## [Selected extract]
....

# Another use for plarn



## grannygardner (May 4, 2005)

I didn't want to hijack the thread about plarn but wanted to share what I use it for. I cut my bags different than the other poster, giving me less ends to crochet in. http://www.plasticbagcrafts.com/make-plarn/ 

I make reusable tote bags that can also be used as a handbag. I've sold about 25 of them.


----------



## Belfrybat (Feb 21, 2003)

Very, very nice. Thank you for the pics.

There is a non-profit org here in Abilene that hire refugee women to crochet mats for the homeless out of plastic bags. It's a win-win situation in that plastic garbage is reduced, the women earn a small salary and the homeless have a mat to sit on.

....

Items listed in a dataset
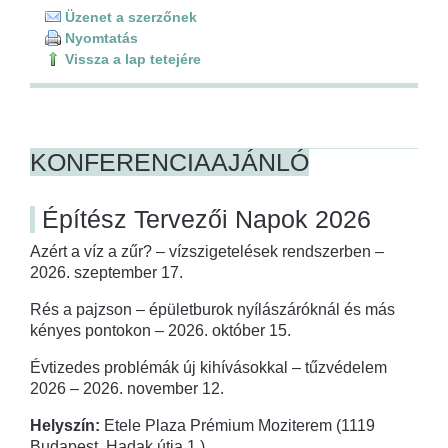
Üzenet a szerzőnek
Nyomtatás
Vissza a lap tetejére
KONFERENCIAAJÁNLÓ
Építész Tervezői Napok 2026
Azért a víz a zűr? – vízszigetelések rendszerben –
2026. szeptember 17.
Rés a pajzson – épületburok nyílászáróknál és más
kényes pontokon – 2026. október 15.
Évtizedes problémák új kihívásokkal – tűzvédelem
2026 – 2026. november 12.
Helyszín:
Etele Plaza Prémium Moziterem (1119
Budapest, Hadak útja 1.)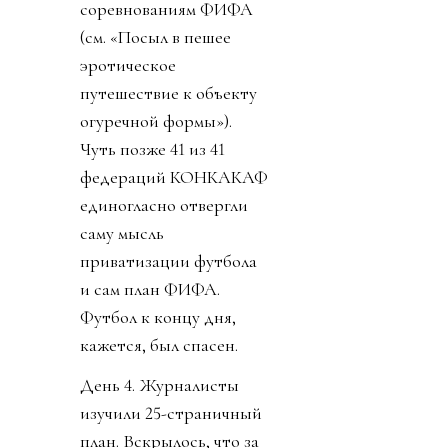
соревнованиям ФИФА
(см. «Посыл в пешее
эротическое
путешествие к объекту
огуречной формы»).
Чуть позже 41 из 41
федераций КОНКАКАФ
единогласно отвергли
саму мысль
приватизации футбола
и сам план ФИФА.
Футбол к концу дня,
кажется, был спасен.
День 4. Журналисты
изучили 25-страничный
план. Вскрылось, что за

....

## [Requirement 1]
In the plarn thread, why does Belfrybat call the Abilene non-profit's project a win-win situation?
## [Requirement 2]
Answer these questions about the plarn thread:
(a) About how many tote bags has grannygardner sold?
(b) Besides carrying things as a tote, what else can grannygardner's bags be used as?
(c) In which city is the non-profit that hires refugee women to crochet mats?
## [Requirement 3]
Pick up the plarn thread after its last post and write what comes next.

## [Answer space 1]
It reduces plastic garbage, gives the refugee women a small salary, and provides the homeless with a mat to sit on.

## [Answer space 2]
(a) About 25.
(b) A handbag.
(c) Abilene.

## [Answer space 3]
http://www.reporternews.com/news/lo...b91d2-37db-29a8-e053-0100007fa-384397571.html


----------



## grannygardner (May 4, 2005)

Belfrybat that is a great project for the refugees.

We have people here that also crochet mats for the homeless.


----------



## minxbay (Jan 28, 2003)

I bought a waterbottle carrier from a thriftstore and it was made from Plarn. I LOVE it!!!!!! I wish more things were made from plarn so we can keep plastic bags out of the landfill,creeks and streams.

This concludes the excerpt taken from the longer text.